Owen Meredith is Chief Executive of the News Media Association and a former Conservative parliamentary candidate.
The unchecked dominance of global tech monopolies represents the antithesis of free market competition. So, it is sad to see think tanks and academics that claim the free market as their guiding principle be so eager to support Big Tech’s efforts to maintain and bolster their entrenched market power over UK businesses and consumers.
The Institute of Economic Affairs (IEA) and the International Center for Law & Economics claim that the Digital Markets, Competition and Consumers Bill, currently before Parliament, will result in a ‘tech turn off’.
Nothing could be further from the truth. It is in fact the unbridled control that Big Tech holds over the UK’s digital economy that is blocking start-ups from innovating, holding back the growth of challenger firms, and locking businesses, such as news publishers, into unfair commercial relationships. The result for consumers is a smaller range of poorer products at a higher price.
In a free market, consumers and businesses should be able to vote with their feet. Yet the current situation is more akin to Soviet-style central planning, with supply and demand in a digital market dictated by one or two companies. In fact, Big Tech now wield more power than most countries. They don’t just influence the market; they govern it.
The questions for Parliament and the Prime Minister as the Bill progresses are clear. Are we content for US tech giants to continue to dictate the development of the UK economy? Are we so pessimistic about the ingenuity of UK entrepreneurs and businesses that the future success of our economy is dependent on the continued dominance of digital monopolies? And are we happy to let other jurisdictions such as the EU forge ahead and set the rules for these firms, leaving the UK to be a ruletaker, not a rule-maker?
The answer must be a resounding “No.” Prime Minister Sunak must resist Big Tech pressure to water down the legislation. Critical to the Bill’s success is the retention of the ‘Judicial Review’ appeals standard, a thorough and systematic assessment of the Competition and Markets Authority’s (CMA) decision-making.
Any deviation from this standard will allow Big Tech to harness its unparalleled strength in the courts to obstruct and delay pro-competitive remedies and maintain its dominance. Every day of delay benefits Big Tech and harms consumers. The need for fast enforcement is one of the main reasons that ex-ante regulation in digital markets is necessary. There is no trade-off between speed and the standard of decision-making, as the CMA is an internationally renowned regulator with unparalleled digital expertise.
Crucially, the UK regime is specifically designed to be highly targeted, flexible, and a collaborative regime between the regulator and the regulated. This is a key advantage over the EU Digital Markets Act which is far more prescriptive and less targeted. However, a protracted appeals process would allow Big Tech firms to turn this key advantage into an opportunity to frustrate enforcement, introducing appeals at multiple points in the enforcement process.
In short, only Judicial Review can ensure that the regime works as it was designed, and see the UK retain its place as a global tech leader.

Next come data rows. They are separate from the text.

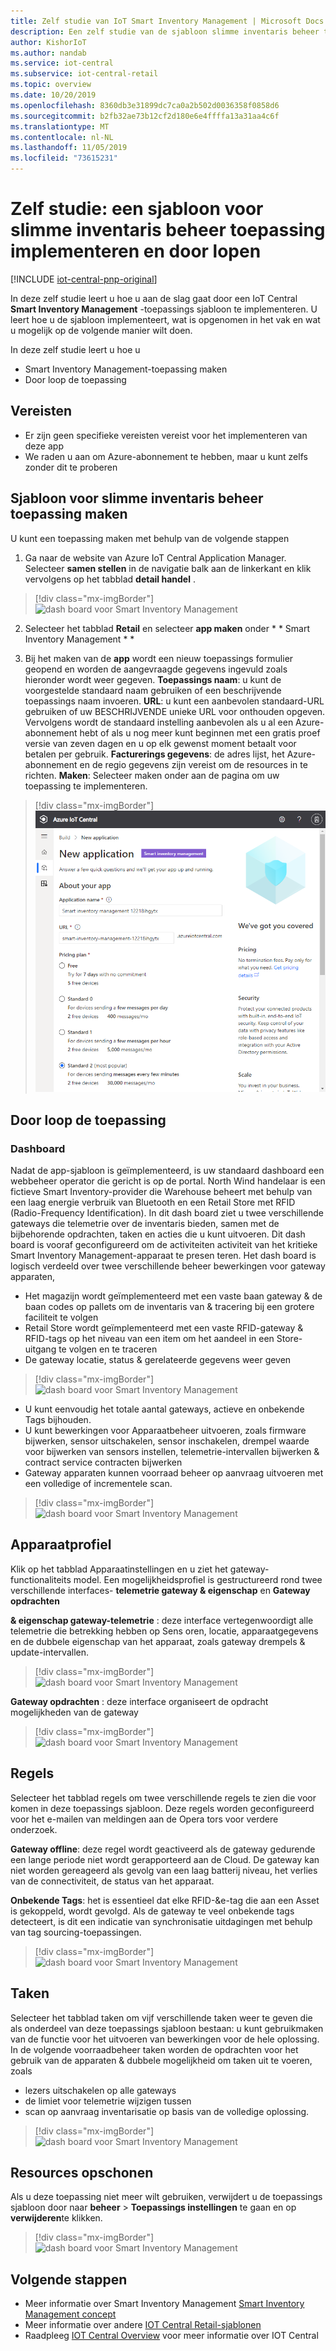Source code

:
 ```yaml
---
title: Zelf studie van IoT Smart Inventory Management | Microsoft Docs
description: Een zelf studie van de sjabloon slimme inventaris beheer toepassing voor IoT Central
author: KishorIoT
ms.author: nandab
ms.service: iot-central
ms.subservice: iot-central-retail
ms.topic: overview
ms.date: 10/20/2019
ms.openlocfilehash: 8360db3e31899dc7ca0a2b502d0036358f0858d6
ms.sourcegitcommit: b2fb32ae73b12cf2d180e6e4ffffa13a31aa4c6f
ms.translationtype: MT
ms.contentlocale: nl-NL
ms.lasthandoff: 11/05/2019
ms.locfileid: "73615231"
---
```

# <a name="tutorial-deploy-and-walk-through-a-smart-inventory-management-application-template"></a>Zelf studie: een sjabloon voor slimme inventaris beheer toepassing implementeren en door lopen

[!INCLUDE [iot-central-pnp-original](../../../includes/iot-central-pnp-original-note.md)]

In deze zelf studie leert u hoe u aan de slag gaat door een IoT Central **Smart Inventory Management** -toepassings sjabloon te implementeren. U leert hoe u de sjabloon implementeert, wat is opgenomen in het vak en wat u mogelijk op de volgende manier wilt doen.

In deze zelf studie leert u hoe u 
* Smart Inventory Management-toepassing maken 
* Door loop de toepassing 

## <a name="prerequisites"></a>Vereisten
* Er zijn geen specifieke vereisten vereist voor het implementeren van deze app
* We raden u aan om Azure-abonnement te hebben, maar u kunt zelfs zonder dit te proberen

## <a name="create-smart-inventory-management-application-template"></a>Sjabloon voor slimme inventaris beheer toepassing maken

U kunt een toepassing maken met behulp van de volgende stappen
1. Ga naar de website van Azure IoT Central Application Manager. Selecteer **samen stellen** in de navigatie balk aan de linkerkant en klik vervolgens op het tabblad **detail handel** .

> [!div class="mx-imgBorder"]
> ![dash board voor Smart Inventory Management](./media/tutorial-iot-central-smart-inventory-management/iotc_retail_homepage.png)

2. Selecteer het tabblad **Retail** en selecteer **app maken** onder * * Smart Inventory Management * *

3. Bij het maken van de **app** wordt een nieuw toepassings formulier geopend en worden de aangevraagde gegevens ingevuld zoals hieronder wordt weer gegeven.
   **Toepassings naam**: u kunt de voorgestelde standaard naam gebruiken of een beschrijvende toepassings naam invoeren.
   **URL**: u kunt een aanbevolen standaard-URL gebruiken of uw BESCHRIJVENDE unieke URL voor onthouden opgeven. Vervolgens wordt de standaard instelling aanbevolen als u al een Azure-abonnement hebt of als u nog meer kunt beginnen met een gratis proef versie van zeven dagen en u op elk gewenst moment betaalt voor betalen per gebruik.
   **Facturerings gegevens**: de adres lijst, het Azure-abonnement en de regio gegevens zijn vereist om de resources in te richten.
   **Maken**: Selecteer maken onder aan de pagina om uw toepassing te implementeren.

> [!div class="mx-imgBorder"]
> ![dash board voor Smart Inventory Management](./media/tutorial-iot-central-smart-inventory-management/smart_inventory_management_app_create.png)

## <a name="walk-through-the-application"></a>Door loop de toepassing 

### <a name="dashboard"></a>Dashboard 
Nadat de app-sjabloon is geïmplementeerd, is uw standaard dashboard een webbeheer operator die gericht is op de portal. North Wind handelaar is een fictieve Smart Inventory-provider die Warehouse beheert met behulp van een laag energie verbruik van Bluetooth en een Retail Store met RFID (Radio-Frequency Identification). In dit dash board ziet u twee verschillende gateways die telemetrie over de inventaris bieden, samen met de bijbehorende opdrachten, taken en acties die u kunt uitvoeren. Dit dash board is vooraf geconfigureerd om de activiteiten activiteit van het kritieke Smart Inventory Management-apparaat te presen teren.
Het dash board is logisch verdeeld over twee verschillende beheer bewerkingen voor gateway apparaten, 
   * Het magazijn wordt geïmplementeerd met een vaste baan gateway & de baan codes op pallets om de inventaris van & tracering bij een grotere faciliteit te volgen
   * Retail Store wordt geïmplementeerd met een vaste RFID-gateway & RFID-tags op het niveau van een item om het aandeel in een Store-uitgang te volgen en te traceren
   * De gateway locatie, status & gerelateerde gegevens weer geven 

> [!div class="mx-imgBorder"]
> ![dash board voor Smart Inventory Management](./media/tutorial-iot-central-smart-inventory-management/smart_inventory_management_dashboard1.png)

   * U kunt eenvoudig het totale aantal gateways, actieve en onbekende Tags bijhouden.
   * U kunt bewerkingen voor Apparaatbeheer uitvoeren, zoals firmware bijwerken, sensor uitschakelen, sensor inschakelen, drempel waarde voor bijwerken van sensors instellen, telemetrie-intervallen bijwerken & contract service contracten bijwerken
   * Gateway apparaten kunnen voorraad beheer op aanvraag uitvoeren met een volledige of incrementele scan.

> [!div class="mx-imgBorder"]
> ![dash board voor Smart Inventory Management](./media/tutorial-iot-central-smart-inventory-management/smart_inventory_management_dashboard2.png)

## <a name="device-template"></a>Apparaatprofiel
Klik op het tabblad Apparaatinstellingen en u ziet het gateway-functionaliteits model. Een mogelijkheidsprofiel is gestructureerd rond twee verschillende interfaces- **telemetrie gateway & eigenschap** en **Gateway opdrachten**

**& eigenschap gateway-telemetrie** : deze interface vertegenwoordigt alle telemetrie die betrekking hebben op Sens oren, locatie, apparaatgegevens en de dubbele eigenschap van het apparaat, zoals gateway drempels & update-intervallen.

> [!div class="mx-imgBorder"]
> ![dash board voor Smart Inventory Management](./media/tutorial-iot-central-smart-inventory-management/smart_inventory_management_devicetemplate1.png)


**Gateway opdrachten** : deze interface organiseert de opdracht mogelijkheden van de gateway

> [!div class="mx-imgBorder"]
> ![dash board voor Smart Inventory Management](./media/tutorial-iot-central-smart-inventory-management/smart_inventory_management_devicetemplate2.png)

## <a name="rules"></a>Regels
Selecteer het tabblad regels om twee verschillende regels te zien die voor komen in deze toepassings sjabloon. Deze regels worden geconfigureerd voor het e-mailen van meldingen aan de Opera tors voor verdere onderzoek.

**Gateway offline**: deze regel wordt geactiveerd als de gateway gedurende een lange periode niet wordt gerapporteerd aan de Cloud. De gateway kan niet worden gereageerd als gevolg van een laag batterij niveau, het verlies van de connectiviteit, de status van het apparaat.

**Onbekende Tags**: het is essentieel dat elke RFID-&e-tag die aan een Asset is gekoppeld, wordt gevolgd. Als de gateway te veel onbekende tags detecteert, is dit een indicatie van synchronisatie uitdagingen met behulp van tag sourcing-toepassingen.

> [!div class="mx-imgBorder"]
> ![dash board voor Smart Inventory Management](./media/tutorial-iot-central-smart-inventory-management/smart_inventory_management_rules.png)

## <a name="jobs"></a>Taken
Selecteer het tabblad taken om vijf verschillende taken weer te geven die als onderdeel van deze toepassings sjabloon bestaan: u kunt gebruikmaken van de functie voor het uitvoeren van bewerkingen voor de hele oplossing. In de volgende voorraadbeheer taken worden de opdrachten voor het gebruik van de apparaten & dubbele mogelijkheid om taken uit te voeren, zoals
   * lezers uitschakelen op alle gateways
   * de limiet voor telemetrie wijzigen tussen 
   * scan op aanvraag inventarisatie op basis van de volledige oplossing.

> [!div class="mx-imgBorder"]
> ![dash board voor Smart Inventory Management](./media/tutorial-iot-central-smart-inventory-management/smart_inventory_management_jobs.png)

## <a name="clean-up-resources"></a>Resources opschonen

Als u deze toepassing niet meer wilt gebruiken, verwijdert u de toepassings sjabloon door naar **beheer** > **Toepassings instellingen** te gaan en op **verwijderen**te klikken.

> [!div class="mx-imgBorder"]
> ![dash board voor Smart Inventory Management](./media/tutorial-iot-central-smart-inventory-management/smart_inventory_management_cleanup.png)

## <a name="next-steps"></a>Volgende stappen
* Meer informatie over Smart Inventory Management [Smart Inventory Management concept](./architecture-smart-inventory-management-pnp.md)
* Meer informatie over andere [IOT Central Retail-sjablonen](./overview-iot-central-retail-pnp.md)
* Raadpleeg [IOT Central Overview](../core/overview-iot-central-pnp.md) voor meer informatie over IOT Central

As well as looking to tie up the regulator in endless appeals, Big Tech are also eager to avoid compliance by claiming that its anti-competitive conduct has ‘countervailing benefits’ for consumers that outweigh competition concerns.
The Bill already ensures that these benefits – including privacy and data security – are considered, but the tech lobby wishes to amend the legislation so that anticompetitive conduct need not be ‘indispensable’ to achieving consumer benefit in order to be exempted.
We cannot allow Big Tech firms to proceed with anti-competitive conduct that is unnecessary to achieve consumer benefits. Again, the Prime Minister must stand firm.
Next week, the news media industry will come together for its annual Journalism Matters campaign which celebrates the good journalism does for our democratic society. The Bill will look to rebalance the relationship between publishers and platforms by ensuring publishers can negotiate commercial terms with Big Tech. These negotiations would encompass the value that platforms bring to publishers, as well as the myriad benefits that news publishers bring to platforms – this ensures that negotiations would be fair and reasonable.
The IEA has sought to argue that the impact of new technologies on the news industry is an example of ‘creative destruction’, yet platforms do not create trusted journalism and they rely on such content to monetise their services.
In any case, if platforms sincerely believe that their services are worth more to publishers than vice versa, why not support the legislation and reap the benefits of negotiation?
The UK has developed a world-leading digital competition regime that can cement our place as a science and technology superpower. Far from walking a tightrope between regulation and innovation, the Bill will unleash innovation by taking a proportionate approach and regulating only a handful of global monopolies, bolstering the UK’s position as a global tech investment hub.
The Government must hold firm and not water down the Bill; only by handing control back to UK businesses and consumers can we guarantee the fiercely competitive markets that spur economic growth.